Yes, the sponsors of Hispanic Day were the School of Medicine’s Office of Admissions and IMPACT the RACE; but organizers, including Dr. Dan Coleman, medical school outreach director, recruited UMMC faculty and several of the campus’ 3,000 students to represent a variety of health professions.

This was a wise decision, as a poll of the visiting students showed. Supervised by Dr. Loretta Jackson-Williams, professor of emergency medicine and vice dean for medical education, the survey revealed that a plurality are most interested in exploring nursing, followed closely by medicine, then by allied health, dentistry, pharmacy and “other.”

Portrait of LouAnn Woodward
Woodward

“There are opportunities where you can make a difference with patients and you may not even be aware of them,” Dr. LouAnn Woodward, vice chancellor for health affairs and dean of the School of Medicine, said in her welcoming remarks.

“We want you to know that a health care field is a very real possibility for you,” said Woodward, who listed a variety of career choices.

As for the medical school, she said, “we have very few Hispanic students; we want to do a better job.

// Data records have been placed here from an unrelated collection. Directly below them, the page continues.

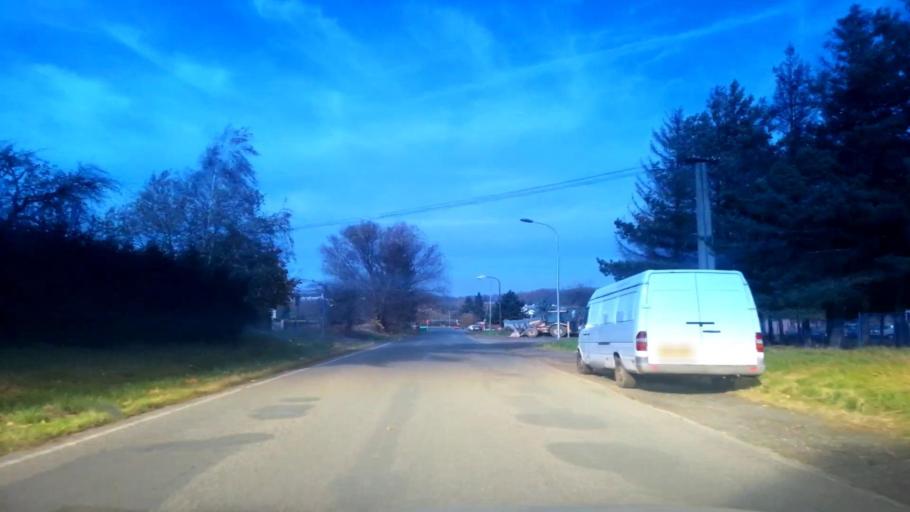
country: CZ
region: Karlovarsky
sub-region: Okres Cheb
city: Cheb
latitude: 50.0733
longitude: 12.3874
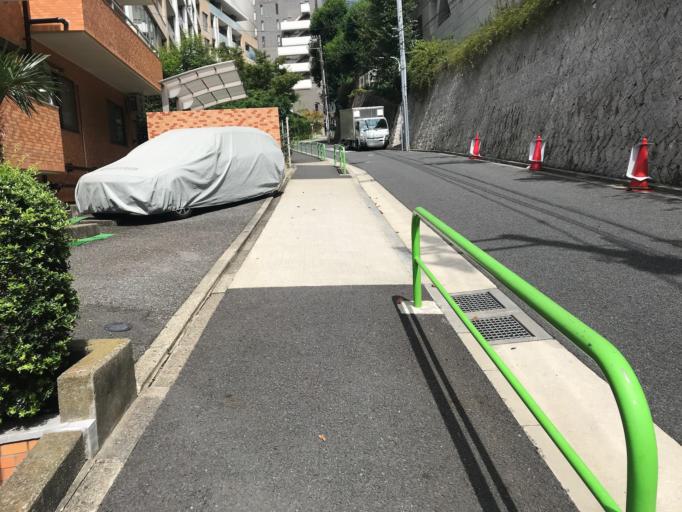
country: JP
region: Tokyo
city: Tokyo
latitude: 35.6588
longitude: 139.7400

This, today, is a start.”

Only 16 students in the medical school’s four current classes identify as Hispanic, Coleman said, an average of four per class.

One is Emilio Luna-Suarez of Philadelphia; nothing like Hispanic Day existed when he was trying to get into medical school, he said.

“It was almost like going in blind, trying to find out what you need to know,” said the second-year medical student.

“So, [Hispanic Day] is a huge opportunity for these students here today to get exposure, to get to learn something new. Even if it’s just for one day, it may have an impact for a lifetime.”

While many of the day’s guests would be the first in their families to be, for instance, a doctor or nurse, the Zevallos sisters are a trio of exceptions. The Madison residents, who attend St. Andrew’s Episcopal School in Ridgeland, are being brought up by a gastroenterologist and an internist.

Although Isabelle, 14, isn’t sure if health care is for her, Alexandra, 18, hopes to become a certified registered nurse anesthetist; Gabrielle, 15, may be her family’s first neurosurgeon.

Their parents’ influence in this regard is significant, but only goes so far, Gabrielle said. “Wanting to do medicine stemmed from ourselves,” she said.

Nodding toward Alexandra, she said: “We might start our own practice together.”

Morton High School students Emilio Jose, left, and Edna Perez-Ambrocio practice their intubation skills on a compliant manikin.

Morton High School students Emilio Jose, left, and Edna Perez-Ambrocio practice their intubation skills on a compliant manikin.

More typical perhaps are students like Edna Perez-Ambrocio, 17, a Morton High School junior whose Guatemalan-born parents are Spanish speakers primarily. During their doctors’ visits, she is their interpreter. She is torn between a career in education and one in health care.

“My parents say I should become a doctor,” Edna said.

Near the conclusion of Hispanic Day, she sounded like someone who just might make her parents’ wish come true.

“It’s been heart-warming,” Edna said. “Seeing how everyone is trying to convince you to be here. They show you what you need to do. It’s based on reality; it’s not just in your imagination any more.”